Carles Puigdemont, le Bruxellois

Au final, il ne s’agit-là que d’un épisode de plus. La N-VA, par la voix de son artificier en chef Theo Francken, laisse entendre que le Président déchu catalan pourrait bénéficier de l’asile en Belgique, à défaut d’un procès équitable en Espagne. L’opposition se déchaîne, crie au scandale. Et Charles Michel recadre mollement, priant Theo Francken de ne pas jeter de l’huile sur le feu.

Du déjà-vu. Quelque part, c’est un petit peu l’accord qui scelle la majorité fédérale. Les nationalistes flamands mettent leurs principales revendications communautaires au frigo et jouent le jeu fédéral le temps d’une législature. On peut dire ce que l’on veut, quelque part, la N-VA fait le job et ne piétine pas trop l’accord de gouvernement.

Carles Puigdemont est un citoyen européen comme un autre, libre de débarquer à Bruxelles si ça lui chante.

À côté de cela, elle garde sa liberté de manœuvre et les autres membres de l’équipage Michel sont bien tenus de supporter ses épisodiques, et parfois outrancières, saillies.
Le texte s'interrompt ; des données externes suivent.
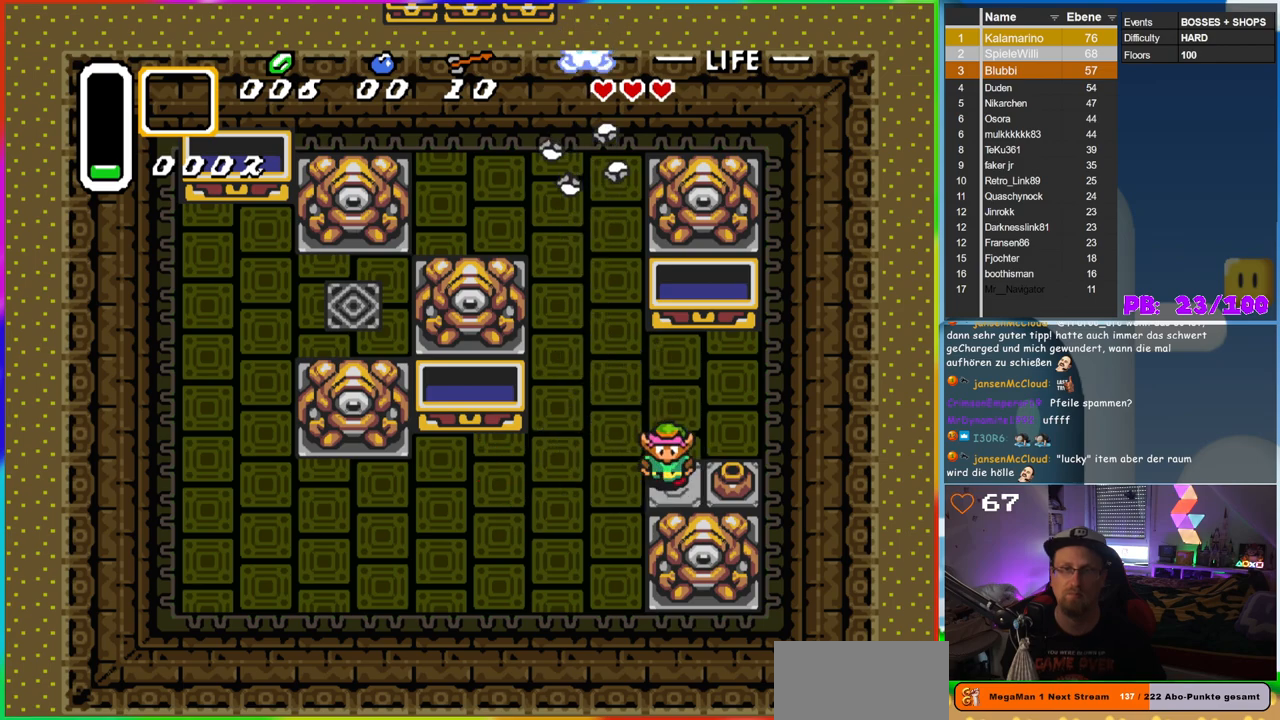
{"dt_ms": 500, "buttons": ["DPAD_RIGHT"], "events": [[200, "DPAD_DOWN", "up"], [250, "A", "down"], [417, "A", "up"]]}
Le plus gros parti de la coalition doit rassurer les franges les plus inquiètes de son (vaste) électorat. Il y en a une fois pour les nationalistes opiniâtres, une fois pour les déçus, belliqueux ou rabougris piqués au Vlaams Belang.

Alors, pour peu que l’on prenne un tantinet de recul, la dernière livraison de ce mécanisme bien rodé prête presque à sourire, pour une fois qu’une sortie de Monsieur Francken ne flirte pas avec l’odieux.

Cela étant, il faudrait tout de même faire gaffe. Parce que les états d’âme de la N-VA, aussi fofolle devant cette déclaration d’indépendance – qu’elle sait irréalisable en Belgique – qu’un jeune labrador devant une baballe, ne valent pas une crise diplomatique majeure avec l’Espagne, qui commence à prendre ombrage des sorties de Theo Francken.

Tout en gardant à l’esprit que, pour l’heure, tout ceci relève du registre de la gesticulation. Comme l’a rappelé le Premier, Carles Puigdemont est un citoyen européen comme un autre, libre de débarquer à Bruxelles si ça lui chante, quelles que soient ses motivations. Evidemment, le jour où le bonhomme est inculpé et sous le coup d’un mandat d’arrêt international, ce sera une autre affaire. N’en déplaise à son "ami" Bart De Wever.